Toutefois, et bien que son ami, le philosophe néo-platonicien Porphyre fut un farouche adversaire des Chrétiens (il écrivit même contre eux un traité fort malencontreusement perdu aujourd’hui), Gallien, après la capture de son vieux père par le roi de Perse, fit effectuer un virage à 180 ° à la politique religieuse impériale. Désormais, plus question de persécuter les Chrétiens. Bien au contraire ! Il fallait immédiatement cesser toute poursuite, leur rendre leurs lieux de cultes et rouvrir leurs cimetières. Plusieurs rescrits en ce sens furent adressés aux évêques des provinces que contrôlait Gallien. Le christianisme ne devenait peut-être pas encore explicitement une religion autorisée (religio licita), mais c’était tout comme ! Les Chrétiens jouissaient désormais de la plus complète liberté de culte et leur Église pouvait disposer ouvertement de tous ses biens fonciers passés, présents et à venir.
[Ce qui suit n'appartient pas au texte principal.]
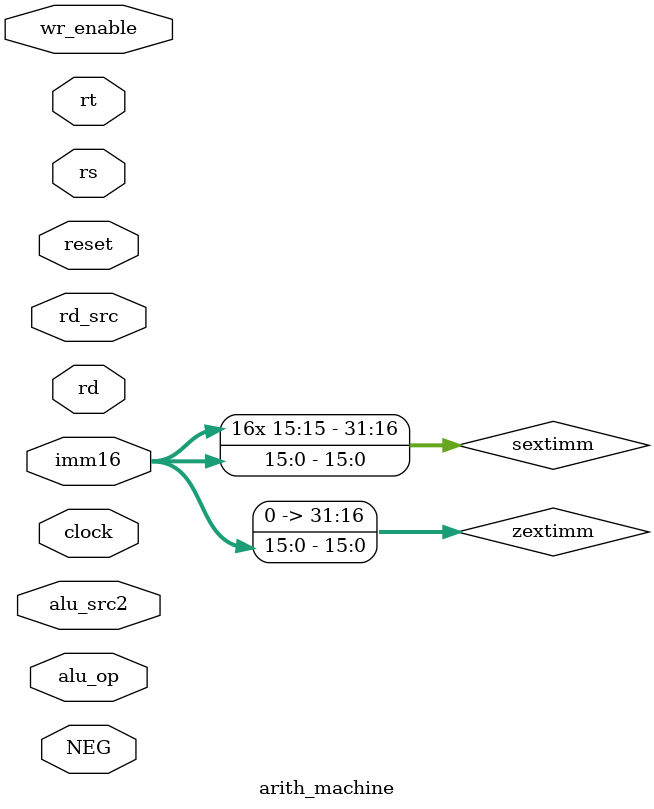
<source format=v>
module arith_machine(rs, rt, rd, rd_src, wr_enable, alu_src2, alu_op, imm16, NEG, clock, reset);
    input        rd_src, wr_enable, NEG;
    input [1:0]  alu_src2;
    input [2:0]  alu_op;
    input [15:0] imm16;
    input [4:0]  rs, rt, rd;
    input        clock, reset;

    wire [4:0] rss;
    wire [31:0]  sextimm, zextimm;

    wire [4:0]   w_addr;

    // sign-extended immediate
    assign sextimm = { {16{imm16[15]}}, imm16[15:0] };

    // zero-extended immediate
    assign zextimm = { {16{1'b0}}, imm16[15:0] };

    wire [31:0]  Rrs, Rrt, B_data;
    wire [31:0]  w_data;

    mux2v #(5) rd_neg(rss, rs,  5'b0, NEG);

    mux2v #(5) rd_mux(w_addr, rd, rt, rd_src);

    regfile rf (Rrs, Rrt,
                rss, rt, w_addr, w_data,
                wr_enable, clock, reset);

    mux3v alu_src2_mux(B_data, Rrt, sextimm, zextimm, alu_src2);

    alu32 alu(w_data, Rrs, B_data, alu_op);
endmodule // arith_machine

</source>
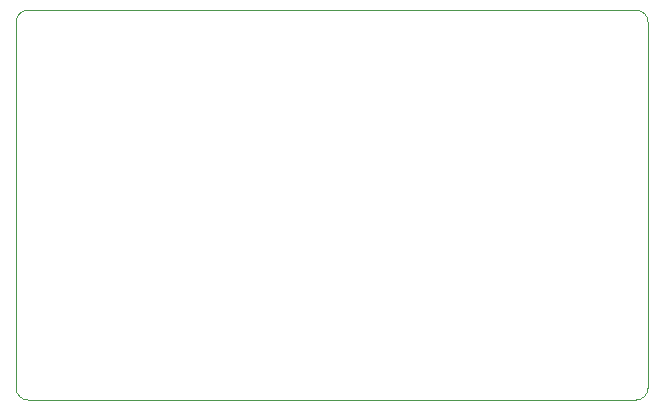
<source format=gm1>
%TF.GenerationSoftware,KiCad,Pcbnew,9.0.5*%
%TF.CreationDate,2025-11-20T08:48:28+01:00*%
%TF.ProjectId,acw02_zb-v1.1,61637730-325f-47a6-922d-76312e312e6b,rev?*%
%TF.SameCoordinates,Original*%
%TF.FileFunction,Profile,NP*%
%FSLAX46Y46*%
G04 Gerber Fmt 4.6, Leading zero omitted, Abs format (unit mm)*
G04 Created by KiCad (PCBNEW 9.0.5) date 2025-11-20 08:48:28*
%MOMM*%
%LPD*%
G01*
G04 APERTURE LIST*
%TA.AperFunction,Profile*%
%ADD10C,0.050000*%
%TD*%
G04 APERTURE END LIST*
D10*
X143500000Y-68000000D02*
X143500000Y-99000000D01*
X91000000Y-67000000D02*
X142500000Y-67000000D01*
X142500000Y-100000000D02*
X91000000Y-100000000D01*
X90000000Y-68000000D02*
G75*
G02*
X91000000Y-67000000I1000000J0D01*
G01*
X143500000Y-99000000D02*
G75*
G02*
X142500000Y-100000000I-1000000J0D01*
G01*
X90000000Y-99000000D02*
X90000000Y-68000000D01*
X142500000Y-67000000D02*
G75*
G02*
X143500000Y-68000000I0J-1000000D01*
G01*
X91000000Y-100000000D02*
G75*
G02*
X90000000Y-99000000I0J1000000D01*
G01*
M02*

</source>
Même s’il est probable qu’avant le début de son règne personnel, Gallien ne considérait pas les Chrétiens sous un jour défavorable, un tel désaveu de la politique paternelle n’en reste pas moins stupéfiant. N’oublions pas que les Romains portaient aux nues la piété filiale.
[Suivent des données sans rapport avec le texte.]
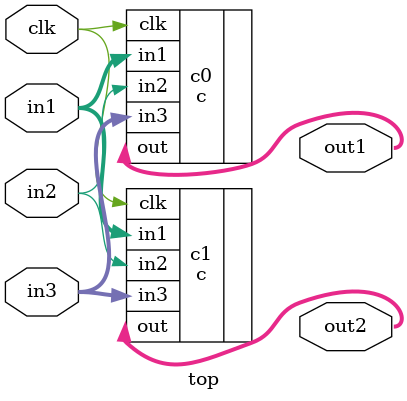
<source format=v>
`include "defines.v"

module top(in1,
           in2,
           in3,
           out1,
           out2,
           clk);
// Location of source csl unit: file name = multiple_units3.csl line number = 40
  input [3 - 1:0] in1;
  input in2;
  input [6 - 1:0] in3;
  input clk;
  output [3 - 1:0] out1;
  output [3 - 1:0] out2;
  c c0(.clk(clk),
       .in1(in1),
       .in2(in2),
       .in3(in3),
       .out(out1));
  c c1(.clk(clk),
       .in1(in1),
       .in2(in2),
       .in3(in3),
       .out(out2));
  `include "top.logic.vh"
endmodule


</source>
Ce sont, naturellement, des raisons politiques qui expliquent ce revirement. La déconfiture, totalement inattendue, de leurs amis Perses, avait réduit à néant les folles espérances des Chrétiens. La victoire romaine contredisait les savantes exégèses apocalyptiques des plus éminents docteurs de la Foi. La tournure des événements paraissait tellement incompréhensible : la Bête aux Sept cornes survivait, la Grande Pute était plus cramante que jamais, Babylone n’était pas réduite en cendres et les étincelants Cavaliers s’étaient enfuis la queue entre les jambes devant les légionnaires de l’Antéchrist.
Et comble de l’ironie, qui récoltait les lauriers du triomphe ? Nul autre que Macrien, ce ministre véreux qui avait suscité la plus terrible des persécutions ! Le bon Dieu s’était-il assoupi ou était-ce encore une de ses plaisanteries ?

Le danger s’accrut encore, tant pour les Chrétiens que pour l’empereur Gallien, quand ce Macrien, cet ennemi juré de la Foi chrétienne, se fit proclamer empereur. Moins deux ans après le terrible édit de Valérien qui condamnait les chefs chrétiens à la peine capitale, l’empereur Gallien, fils du persécuteur, et les Chrétiens, persécutés, unis par une communauté d’intérêts, se retrouvaient dans le même camp : Le successeur de Valérien devait éviter la montée en puissance d’un rival dangereux tandis que les victimes de l’empereur persécuteur devaient empêcher à tout prix l’accession au trône d’un autre ennemi juré de leur Foi.

L’empereur Gallien fut donc contraint d’adopter la plus pragmatique des politiques. Pour contrer la menace que Macrien faisait peser sur son trône, il lui fallait faire flèche de tout bois, et, sans état d’âme, mais sans hypothéquer l’avenir, se concilier, par de menues faveurs, les bonnes grâces de ces dangereux alliés occasionnels.

Cette alliance ponctuelle entre l’Église et l’Empire deviendra la base de ce que l’on a appelé « la Petite Paix de l’Église », quarante années pendant lesquelles le christianisme sera à l’abri des persécutions, toléré mais pas encore légalisé.